Ratchasan (ราชสาส์น, /th/) is a district (amphoe) in the central part of Chachoengsao province, central Thailand.

==History==
The area of Ratchasan was separated from Phanom Sarakham district and became a minor district (king amphoe) on 16 February 1977. It was upgraded to a full district on 4 July 1994.

==Geography==
Neighboring districts are (from the east clockwise): Phanom Sarakham, Plaeng Yao, and Bang Khla of Chachoengsao Province; and Ban Sang of Prachinburi province.

The important water resource is the Khlong Tha Lat.

== Administration ==

=== Central administration ===
Ratchasan is divided into three sub-districts (tambons), which are further subdivided into 31 administrative villages (mubans).
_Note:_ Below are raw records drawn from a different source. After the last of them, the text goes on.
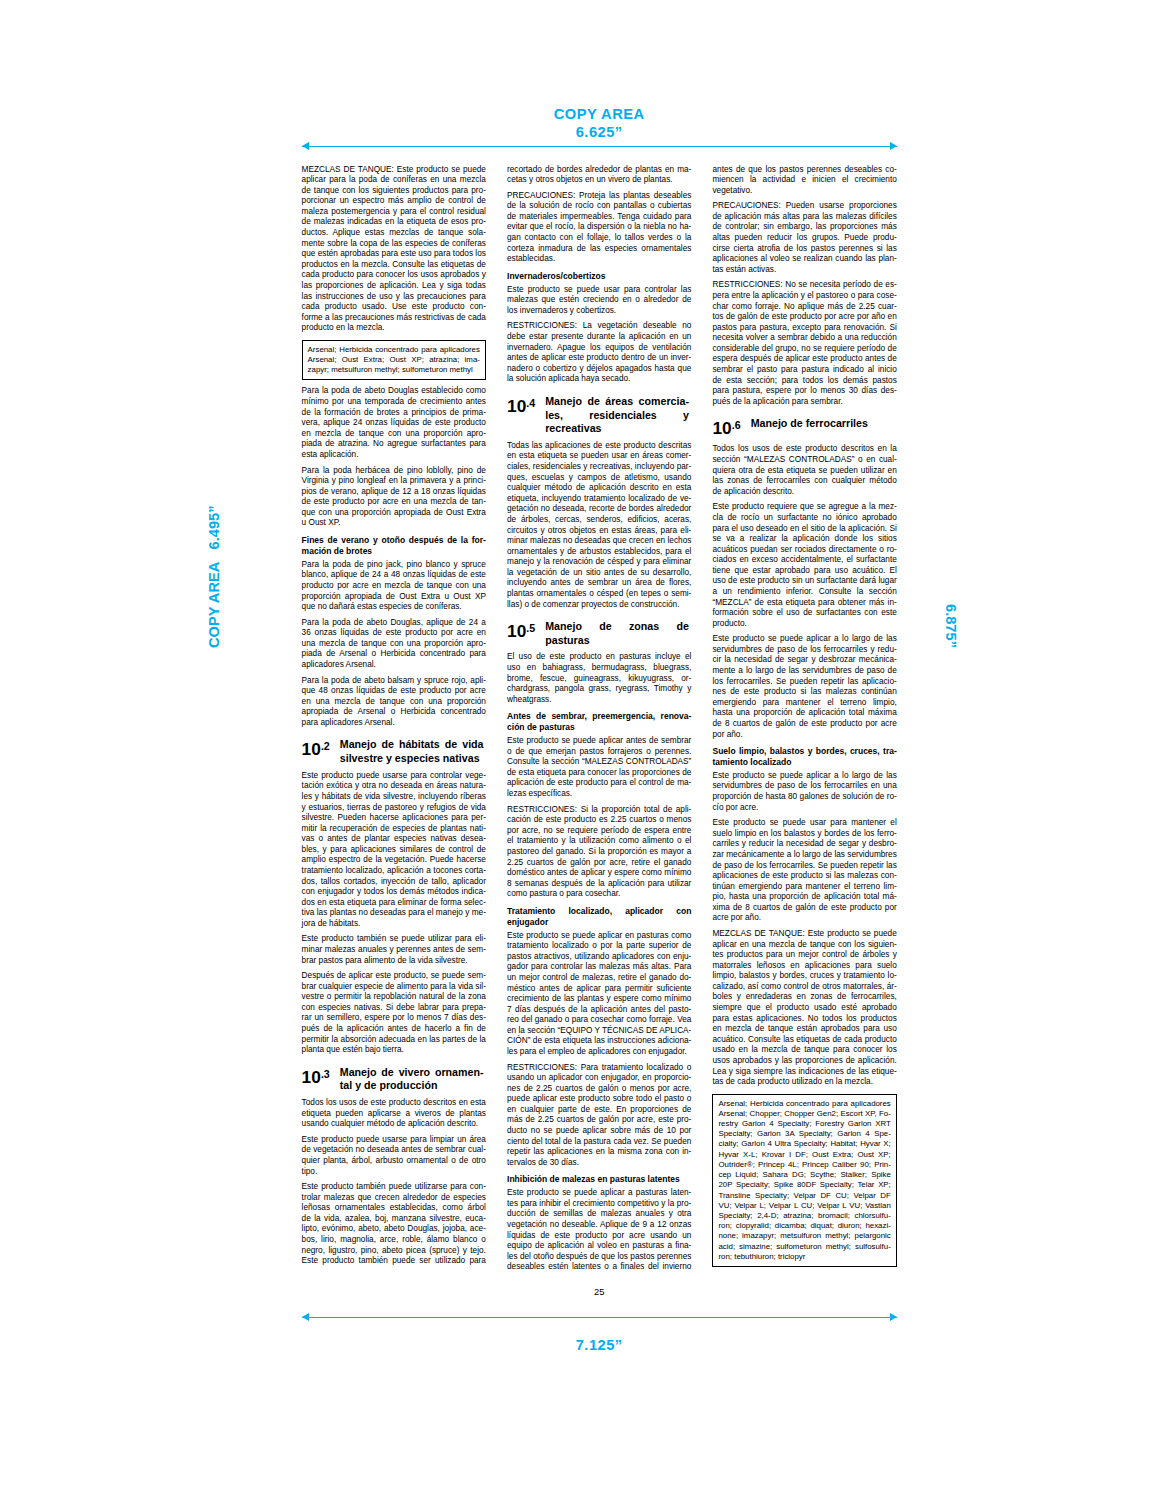COPY AREA 6.625”
COPY AREA 6.495”
6.875”
MEZCLAS DE TANQUE: Este producto se puede aplicar para la poda de coníferas en una mezcla de tanque con los siguientes productos para proporcionar un espectro más amplio de control de maleza postemergencia y para el control residual de malezas indicadas en la etiqueta de esos productos. Aplique estas mezclas de tanque solamente sobre la copa de las especies de coníferas que estén aprobadas para este uso para todos los productos en la mezcla. Consulte las etiquetas de cada producto para conocer los usos aprobados y las proporciones de aplicación. Lea y siga todas las instrucciones de uso y las precauciones para cada producto usado. Use este producto conforme a las precauciones más restrictivas de cada producto en la mezcla.
Arsenal; Herbicida concentrado para aplicadores Arsenal; Oust Extra; Oust XP; atrazina; imazapyr; metsulfuron methyl; sulfometuron methyl
Para la poda de abeto Douglas establecido como mínimo por una temporada de crecimiento antes de la formación de brotes a principios de primavera, aplique 24 onzas líquidas de este producto en mezcla de tanque con una proporción apropiada de atrazina. No agregue surfactantes para esta aplicación.
Para la poda herbácea de pino loblolly, pino de Virginia y pino longleaf en la primavera y a principios de verano, aplique de 12 a 18 onzas líquidas de este producto por acre en una mezcla de tanque con una proporción apropiada de Oust Extra u Oust XP.
Fines de verano y otoño después de la formación de brotes
Para la poda de pino jack, pino blanco y spruce blanco, aplique de 24 a 48 onzas líquidas de este producto por acre en mezcla de tanque con una proporción apropiada de Oust Extra u Oust XP que no dañará estas especies de coníferas.
Para la poda de abeto Douglas, aplique de 24 a 36 onzas líquidas de este producto por acre en una mezcla de tanque con una proporción apropiada de Arsenal o Herbicida concentrado para aplicadores Arsenal.
Para la poda de abeto balsam y spruce rojo, aplique 48 onzas líquidas de este producto por acre en una mezcla de tanque con una proporción apropiada de Arsenal o Herbicida concentrado para aplicadores Arsenal.
10.2 Manejo de hábitats de vida silvestre y especies nativas
Este producto puede usarse para controlar vegetación exótica y otra no deseada en áreas naturales y hábitats de vida silvestre, incluyendo ríberas y estuarios, tierras de pastoreo y refugios de vida silvestre. Pueden hacerse aplicaciones para permitir la recuperación de especies de plantas nativas o antes de plantar especies nativas deseables, y para aplicaciones similares de control de amplio espectro de la vegetación. Puede hacerse tratamiento localizado, aplicación a tocones cortados, tallos cortados, inyección de tallo, aplicador con enjugador y todos los demás métodos indicados en esta etiqueta para eliminar de forma selectiva las plantas no deseadas para el manejo y mejora de hábitats.
Este producto también se puede utilizar para eliminar malezas anuales y perennes antes de sembrar pastos para alimento de la vida silvestre.
Después de aplicar este producto, se puede sembrar cualquier especie de alimento para la vida silvestre o permitir la repoblación natural de la zona con especies nativas. Si debe labrar para preparar un semillero, espere por lo menos 7 días después de la aplicación antes de hacerlo a fin de permitir la absorción adecuada en las partes de la planta que estén bajo tierra.
10.3 Manejo de vivero ornamental y de producción
Todos los usos de este producto descritos en esta etiqueta pueden aplicarse a viveros de plantas usando cualquier método de aplicación descrito.
Este producto puede usarse para limpiar un área de vegetación no deseada antes de sembrar cualquier planta, árbol, arbusto ornamental o de otro tipo.
Este producto también puede utilizarse para controlar malezas que crecen alrededor de especies leñosas ornamentales establecidas, como árbol de la vida, azalea, boj, manzana silvestre, eucalipto, evónimo, abeto, abeto Douglas, jojoba, acebos, lirio, magnolia, arce, roble, álamo blanco o negro, ligustro, pino, abeto picea (spruce) y tejo. Este producto también puede ser utilizado para recortado de bordes alrededor de plantas en macetas y otros objetos en un vivero de plantas.
PRECAUCIONES: Proteja las plantas deseables de la solución de rocío con pantallas o cubiertas de materiales impermeables. Tenga cuidado para evitar que el rocío, la dispersión o la niebla no hagan contacto con el follaje, lo tallos verdes o la corteza inmadura de las especies ornamentales establecidas.
Invernaderos/cobertizos
Este producto se puede usar para controlar las malezas que estén creciendo en o alrededor de los invernaderos y cobertizos.
RESTRICCIONES: La vegetación deseable no debe estar presente durante la aplicación en un invernadero. Apague los equipos de ventilación antes de aplicar este producto dentro de un invernadero o cobertizo y déjelos apagados hasta que la solución aplicada haya secado.
10.4 Manejo de áreas comerciales, residenciales y recreativas
Todas las aplicaciones de este producto descritas en esta etiqueta se pueden usar en áreas comerciales, residenciales y recreativas, incluyendo parques, escuelas y campos de atletismo, usando cualquier método de aplicación descrito en esta etiqueta, incluyendo tratamiento localizado de vegetación no deseada, recorte de bordes alrededor de árboles, cercas, senderos, edificios, aceras, circuitos y otros objetos en estas áreas, para eliminar malezas no deseadas que crecen en lechos ornamentales y de arbustos establecidos, para el manejo y la renovación de césped y para eliminar la vegetación de un sitio antes de su desarrollo, incluyendo antes de sembrar un área de flores, plantas ornamentales o césped (en tepes o semillas) o de comenzar proyectos de construcción.
10.5 Manejo de zonas de pasturas
El uso de este producto en pasturas incluye el uso en bahiagrass, bermudagrass, bluegrass, brome, fescue, guineagrass, kikuyugrass, orchardgrass, pangola grass, ryegrass, Timothy y wheatgrass.
Antes de sembrar, preemergencia, renovación de pasturas
Este producto se puede aplicar antes de sembrar o de que emerjan pastos forrajeros o perennes. Consulte la sección “MALEZAS CONTROLADAS” de esta etiqueta para conocer las proporciones de aplicación de este producto para el control de malezas específicas.
RESTRICCIONES: Si la proporción total de aplicación de este producto es 2.25 cuartos o menos por acre, no se requiere período de espera entre el tratamiento y la utilización como alimento o el pastoreo del ganado. Si la proporción es mayor a 2.25 cuartos de galón por acre, retire el ganado doméstico antes de aplicar y espere como mínimo 8 semanas después de la aplicación para utilizar como pastura o para cosechar.
Tratamiento localizado, aplicador con enjugador
Este producto se puede aplicar en pasturas como tratamiento localizado o por la parte superior de pastos atractivos, utilizando aplicadores con enjugador para controlar las malezas más altas. Para un mejor control de malezas, retire el ganado doméstico antes de aplicar para permitir suficiente crecimiento de las plantas y espere como mínimo 7 días después de la aplicación antes del pastoreo del ganado o para cosechar como forraje. Vea en la sección “EQUIPO Y TÉCNICAS DE APLICACIÓN” de esta etiqueta las instrucciones adicionales para el empleo de aplicadores con enjugador.
RESTRICCIONES: Para tratamiento localizado o usando un aplicador con enjugador, en proporciones de 2.25 cuartos de galón o menos por acre, puede aplicar este producto sobre todo el pasto o en cualquier parte de este. En proporciones de más de 2.25 cuartos de galón por acre, este producto no se puede aplicar sobre más de 10 por ciento del total de la pastura cada vez. Se pueden repetir las aplicaciones en la misma zona con intervalos de 30 días.
Inhibición de malezas en pasturas latentes
Este producto se puede aplicar a pasturas latentes para inhibir el crecimiento competitivo y la producción de semillas de malezas anuales y otra vegetación no deseable. Aplique de 9 a 12 onzas líquidas de este producto por acre usando un equipo de aplicación al voleo en pasturas a finales del otoño después de que los pastos perennes deseables estén latentes o a finales del invierno antes de que los pastos perennes deseables comiencen la actividad e inicien el crecimiento vegetativo.
PRECAUCIONES: Pueden usarse proporciones de aplicación más altas para las malezas difíciles de controlar; sin embargo, las proporciones más altas pueden reducir los grupos. Puede producirse cierta atrofia de los pastos perennes si las aplicaciones al voleo se realizan cuando las plantas están activas.
RESTRICCIONES: No se necesita período de espera entre la aplicación y el pastoreo o para cosechar como forraje. No aplique más de 2.25 cuartos de galón de este producto por acre por año en pastos para pastura, excepto para renovación. Si necesita volver a sembrar debido a una reducción considerable del grupo, no se requiere período de espera después de aplicar este producto antes de sembrar el pasto para pastura indicado al inicio de esta sección; para todos los demás pastos para pastura, espere por lo menos 30 días después de la aplicación para sembrar.
10.6 Manejo de ferrocarriles
Todos los usos de este producto descritos en la sección “MALEZAS CONTROLADAS” o en cualquiera otra de esta etiqueta se pueden utilizar en las zonas de ferrocarriles con cualquier método de aplicación descrito.
Este producto requiere que se agregue a la mezcla de rocío un surfactante no iónico aprobado para el uso deseado en el sitio de la aplicación. Si se va a realizar la aplicación donde los sitios acuáticos puedan ser rociados directamente o rociados en exceso accidentalmente, el surfactante tiene que estar aprobado para uso acuático. El uso de este producto sin un surfactante dará lugar a un rendimiento inferior. Consulte la sección “MEZCLA” de esta etiqueta para obtener más información sobre el uso de surfactantes con este producto.
Este producto se puede aplicar a lo largo de las servidumbres de paso de los ferrocarriles y reducir la necesidad de segar y desbrozar mecánicamente a lo largo de las servidumbres de paso de los ferrocarriles. Se pueden repetir las aplicaciones de este producto si las malezas continúan emergiendo para mantener el terreno limpio, hasta una proporción de aplicación total máxima de 8 cuartos de galón de este producto por acre por año.
Suelo limpio, balastos y bordes, cruces, tratamiento localizado
Este producto se puede aplicar a lo largo de las servidumbres de paso de los ferrocarriles en una proporción de hasta 80 galones de solución de rocío por acre.
Este producto se puede usar para mantener el suelo limpio en los balastos y bordes de los ferrocarriles y reducir la necesidad de segar y desbrozar mecánicamente a lo largo de las servidumbres de paso de los ferrocarriles. Se pueden repetir las aplicaciones de este producto si las malezas continúan emergiendo para mantener el terreno limpio, hasta una proporción de aplicación total máxima de 8 cuartos de galón de este producto por acre por año.
MEZCLAS DE TANQUE: Este producto se puede aplicar en una mezcla de tanque con los siguientes productos para un mejor control de árboles y matorrales leñosos en aplicaciones para suelo limpio, balastos y bordes, cruces y tratamiento localizado, así como control de otros matorrales, árboles y enredaderas en zonas de ferrocarriles, siempre que el producto usado esté aprobado para estas aplicaciones. No todos los productos en mezcla de tanque están aprobados para uso acuático. Consulte las etiquetas de cada producto usado en la mezcla de tanque para conocer los usos aprobados y las proporciones de aplicación. Lea y siga siempre las indicaciones de las etiquetas de cada producto utilizado en la mezcla.
Arsenal; Herbicida concentrado para aplicadores Arsenal; Chopper; Chopper Gen2; Escort XP, Forestry Garlon 4 Specialty; Forestry Garlon XRT Specialty; Garlon 3A Specialty; Garlon 4 Specialty; Garlon 4 Ultra Specialty; Habitat; Hyvar X; Hyvar X-L; Krovar I DF; Oust Extra; Oust XP; Outrider®; Princep 4L; Princep Caliber 90; Princep Liquid; Sahara DG; Scythe; Stalker; Spike 20P Specialty; Spike 80DF Specialty; Telar XP; Transline Specialty; Velpar DF CU; Velpar DF VU; Velpar L; Velpar L CU; Velpar L VU; Vastlan Specialty; 2,4-D; atrazina; bromacil; chlorsulfuron; clopyralid; dicamba; diquat; diuron; hexazinone; imazapyr; metsulfuron methyl; pelargonic acid; simazine; sulfometuron methyl; sulfosulfuron; tebuthiuron; triclopyr
25
7.125”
| No. | Name | Thai | Villages | Pop. |
|---|---|---|---|---|
| 01. | Bang Kha | บางคา | 06 | 2,132 |
| 02. | Mueang Mai | เมืองใหม่ | 09 | 3,146 |
| 03. | Dong Noi | ดงน้อย | 16 | 7,531 |

=== Local administration ===
There are three sub-district administrative organizations (SAO) in the district:
- Bang Kha (Thai: องค์การบริหารส่วนตำบลบางคา) consisting of sub-district Bang Kha.
- Mueang Mai (Thai: องค์การบริหารส่วนตำบลเมืองใหม่) consisting of sub-district Mueang Mai.
- Dong Noi (Thai: องค์การบริหารส่วนตำบลดงน้อย) consisting of sub-district Dong Noi.

==Economy==
Palmyrum is a local important industrial crop. Ratchasan is famous for its palm sap.